S416: The second data management system 200 reads metadata corresponding to the latest timestamp by using a metadata interface in the unified open access service.

The unified open access service UOAS provides a metadata interface. The metadata interface may be a metadata API. The metadata API is used to read metadata. A metadata API in the second data management system 200 is used to read business metadata in the second data management system 200.

Business metadata is data that describes concepts, relationships, and rules associated with a business domain in a data management system. Business metadata may include one or more of a business term, an information classification, metrics, or a statistical caliber. For example, the second data management system 200 manages basic airport information data. Identification information, data quality and precision information, spatial reference information, release and update information, and responsible unit and contact information each constitute business metadata that describes the basic airport information data.

Business metadata may also be classified into logical metadata and physical metadata. Business metadata about a logical structure (for example, a table) is considered logical metadata. Logical metadata may be used for data classification and standardized extract-transform-load (ETL) processing. An owner of a table may provide audit information about the table in business metadata. Further, the owner of the table may further provide default column values used to be written into the table and validation rules. Metadata about actual data stored in a table or partition is considered physical metadata. When an ETL processing job is completed, metrics about actual data may be stored for later validation. Same metrics may be used for analyzing costs or space of data.

Two tables may point to a same location. For example, in Hive, two tables may point to a same location. Therefore, it is quite important to distinguish between logical metadata and physical metadata. This is because two tables may have same physical metadata but different logical metadata.

Based on this, the second data management system 200 may read logical metadata and physical metadata by using the metadata API in the unified open access service. To guarantee consistency, the second data management system 200 may read logical metadata and physical metadata corresponding to the latest timestamp by using the metadata API in the unified open access service.

S418: The second data management system 200 reads proprietary-format data in the second data management system 200 based on the metadata.

Logical metadata describes a logical structure, for example, a table, and physical metadata describes actual data. Therefore, the second data management system 200 may read proprietary-format data in the second data management system 200, for example, CU data, based on the logical metadata and the physical metadata.

S420: The second data management system 200 returns the proprietary-format data by using the unified open access service.

S408 to S420 are a specific implementation in which the first data management system 100 accesses the unified open access service of the second data management system 200 based on the second query statement, to obtain proprietary-format data in the second data management system 200. In another possible implementation in this embodiment of this application, the first data management system 100 may alternatively access proprietary-format data in the second data management system 200 in another manner. For example, the second data management system 200 may alternatively not create a transaction.
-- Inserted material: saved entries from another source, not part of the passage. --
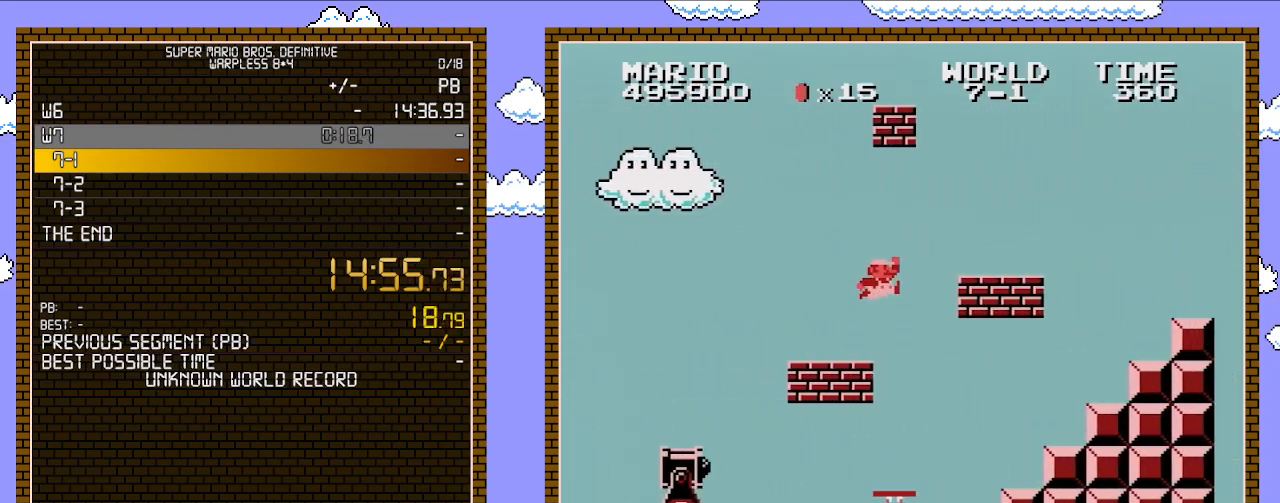
{"buttons": ["B", "DPAD_RIGHT"], "events": [[133, "A", "down"], [233, "A", "up"]]}
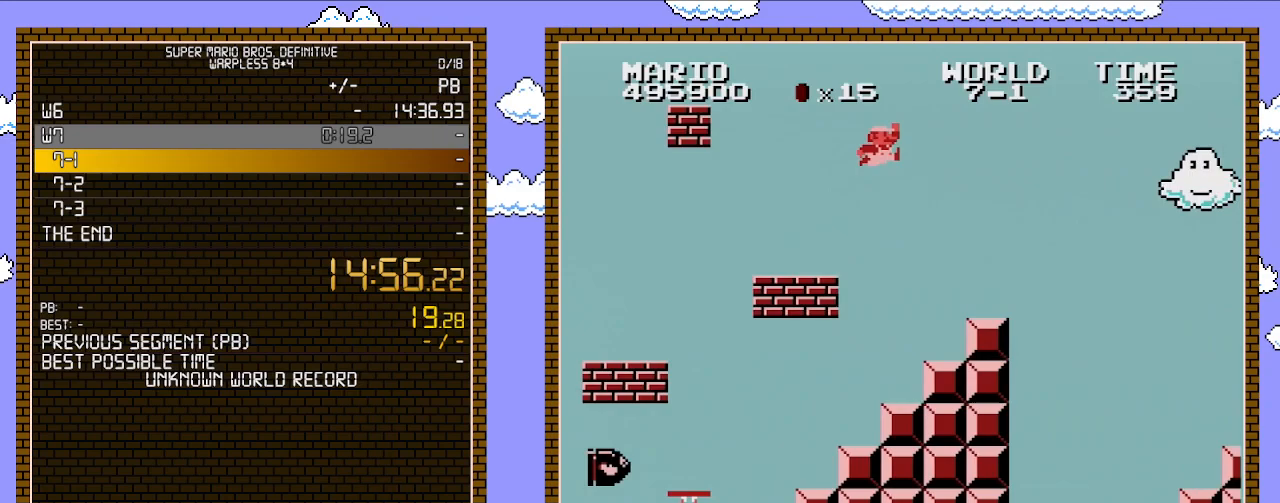
{"buttons": ["B", "DPAD_RIGHT"], "events": [[17, "A", "down"], [100, "A", "up"]]}
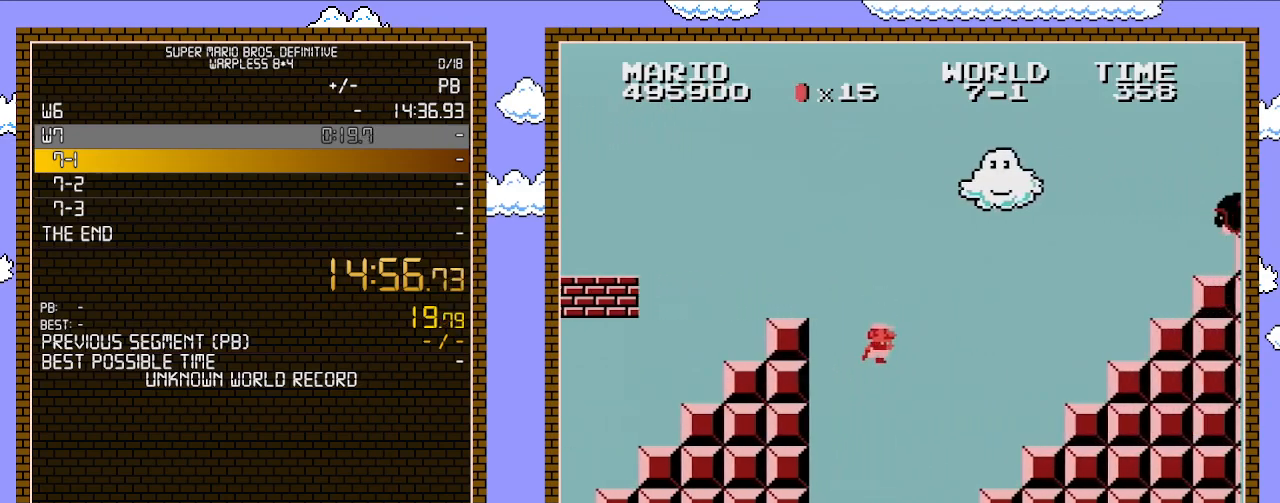
{"buttons": ["B"], "events": [[17, "A", "down"], [133, "A", "up"], [233, "DPAD_RIGHT", "up"]]}
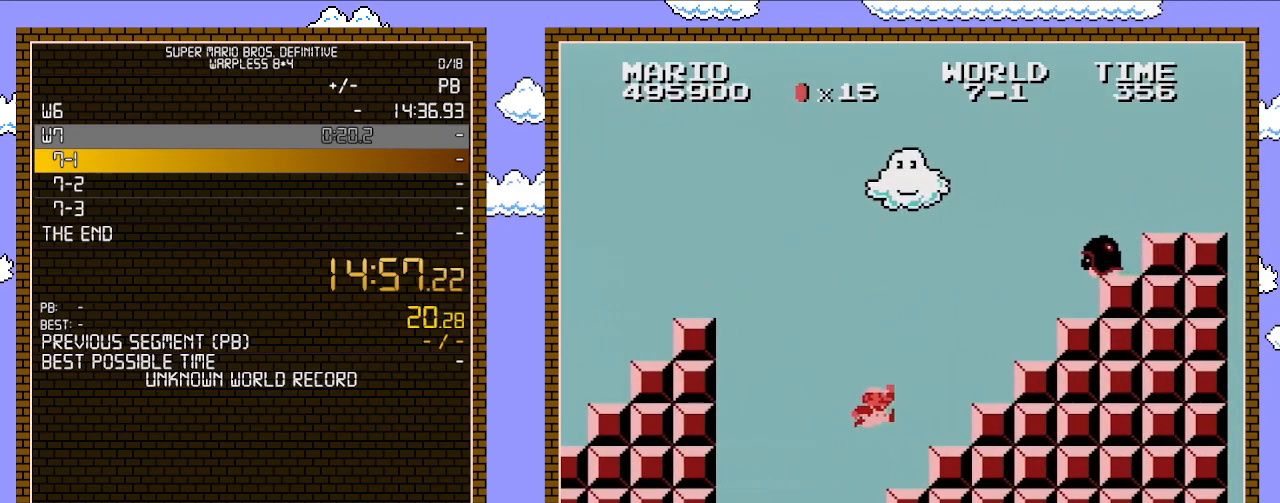
{"buttons": ["B", "DPAD_RIGHT"], "events": [[17, "DPAD_RIGHT", "down"], [50, "A", "down"], [317, "A", "up"]]}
Instead, after executing the operator, the second data management system 200 reads the metadata directly by using the metadata API in the unified open access service, reads the proprietary-format data based on the metadata, and then returns the proprietary-format data to the first data management system 100.

FIG. 5 further provides a diagram of execution routes of different data sharing methods. A conventional execution route is as follows: A big data engine sends an SQL statement through a JDBC interface, and then the SQL statement arrives at an entrance to a GaussDB. A distributed SQL service generates an execution plan by using a parser and an optimizer in the distributed SQL service. Then, an executor in a distributed execution service executes the execution plan. In this way, data in a columnstore table format or data in a rowstore table format is accessed in an abstract table format. An execution route in this embodiment of this application is as follows: A big data engine sends an SQL statement, and the SQL statement arrives at an SDK of a GaussDB. The SDK of the GaussDB converts the SQL statement into a second query statement that is in a lightweight language. A unified open access service UOAS of the GaussDB accesses, in an abstract table format, proprietary-format data such as a CU in the GaussDB based on the second query statement.

Based on the foregoing content descriptions, an embodiment of this application provides a method that is used for sharing data between data management systems and that supports transactional semantics. In the method, proprietary-format data (including but not limited to files or table data) in a data management system (for example, a data warehouse) is shared with another data management system (for example, an external data warehouse or a big data engine) in a form of releasing an SDK to the public, breaking a limitation that proprietary-format data is shared only within a system, establishing a data sharing channel that is across systems (for example, across engines or across data warehouses), and improving usability of the data management system. Further, in the method, consistent snapshot reads can also be guaranteed based on transactional semantics, guaranteeing that query results obtained at a same time are the same and that query results are highly reliable.

In the embodiment shown in FIG. 4, the following is mainly described: The second data management system 200 shares proprietary-format data with the first data management system 100. In some possible implementations, the second data management system 200 may also share open-format data with the first data management system 100, or data is shared within the second data management system 200.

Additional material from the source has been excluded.